Turn the stretch of entries below that opens with the line containing "class: Arachnida" and closes with the line containing "family: Scelionidae" into a numbered list, skipping any blank lines. Leave the pictures out.

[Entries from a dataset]
^^^^^^^^^^^^^^^^
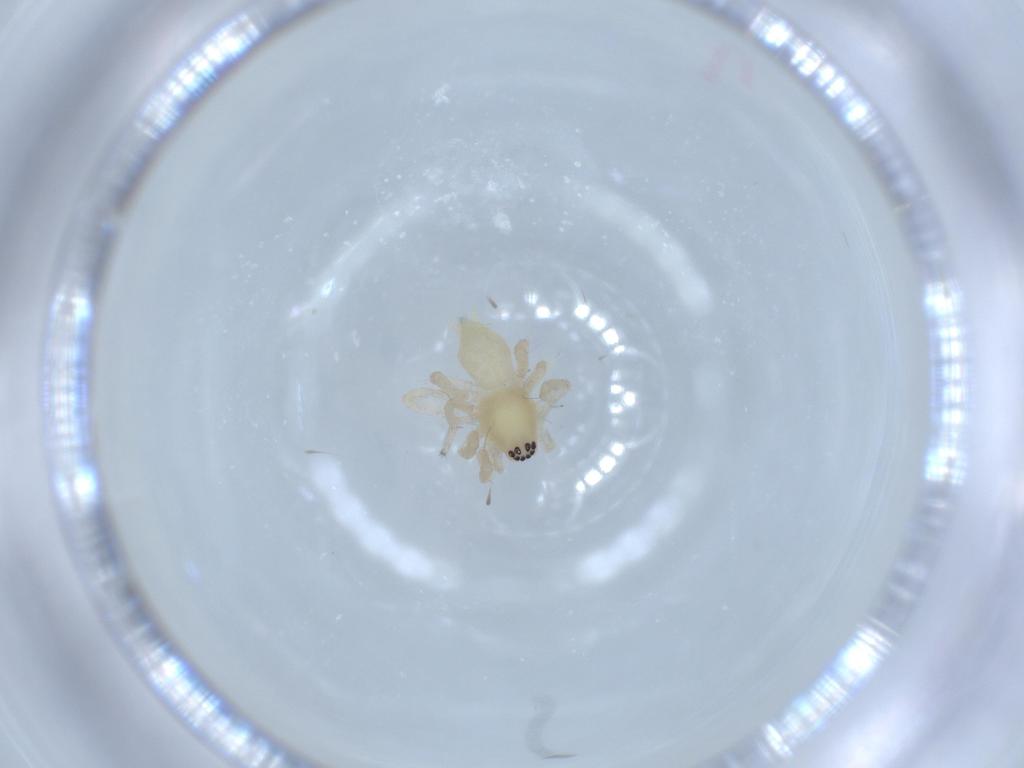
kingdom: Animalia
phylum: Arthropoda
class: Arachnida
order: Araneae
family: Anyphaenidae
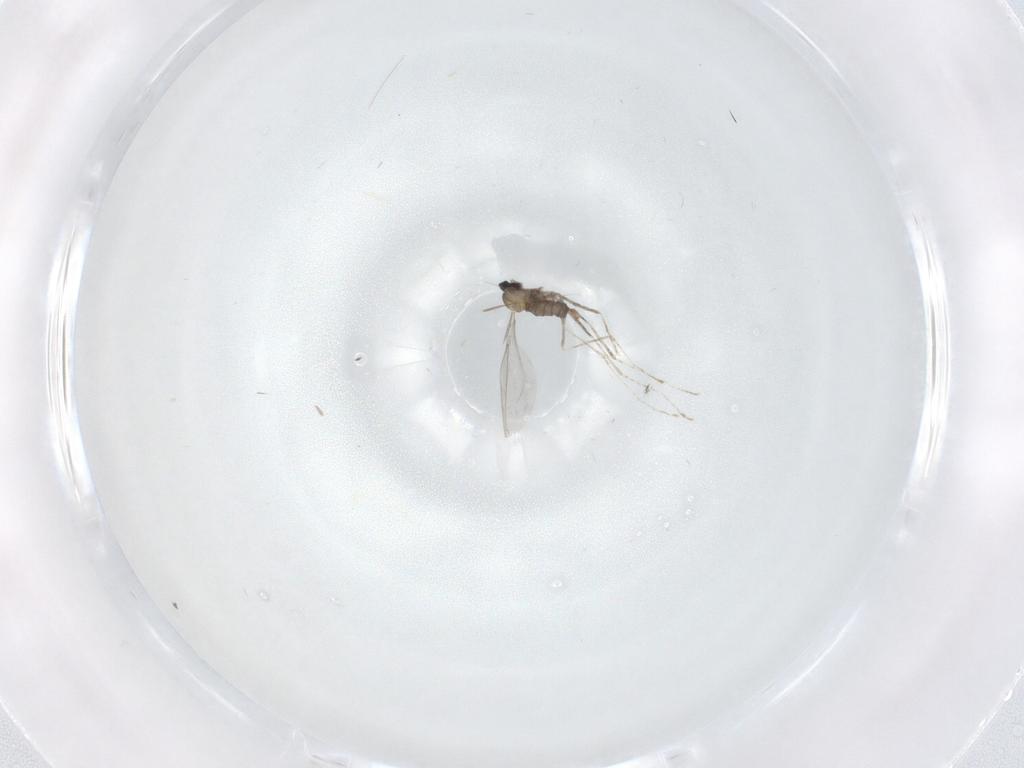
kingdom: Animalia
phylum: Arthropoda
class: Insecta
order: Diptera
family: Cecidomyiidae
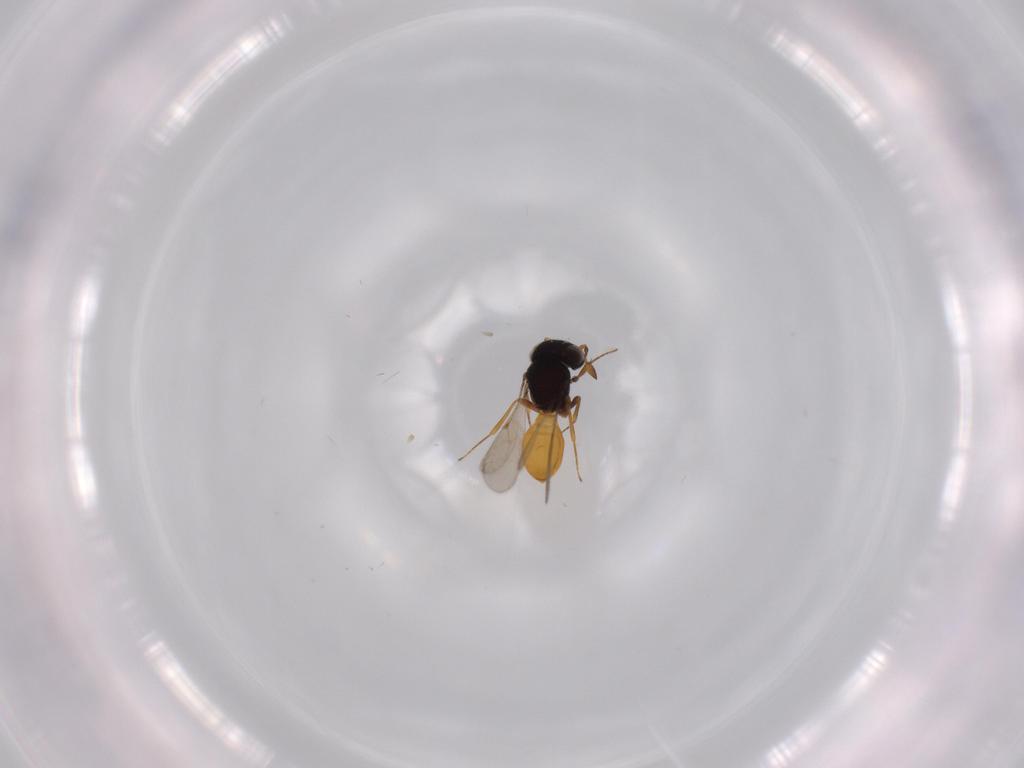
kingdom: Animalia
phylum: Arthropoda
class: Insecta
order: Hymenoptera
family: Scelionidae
^^^^^^^^^^^^^^^^
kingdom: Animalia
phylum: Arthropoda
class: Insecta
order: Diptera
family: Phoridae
^^^^^^^^^^^^^^^^
Exercise solution >>
1. class: Arachnida
2. order: Araneae
3. family: Anyphaenidae
4. kingdom: Animalia
5. phylum: Arthropoda
6. class: Insecta
7. order: Diptera
8. family: Cecidomyiidae
9. kingdom: Animalia
10. phylum: Arthropoda
11. class: Insecta
12. order: Hymenoptera
13. family: Scelionidae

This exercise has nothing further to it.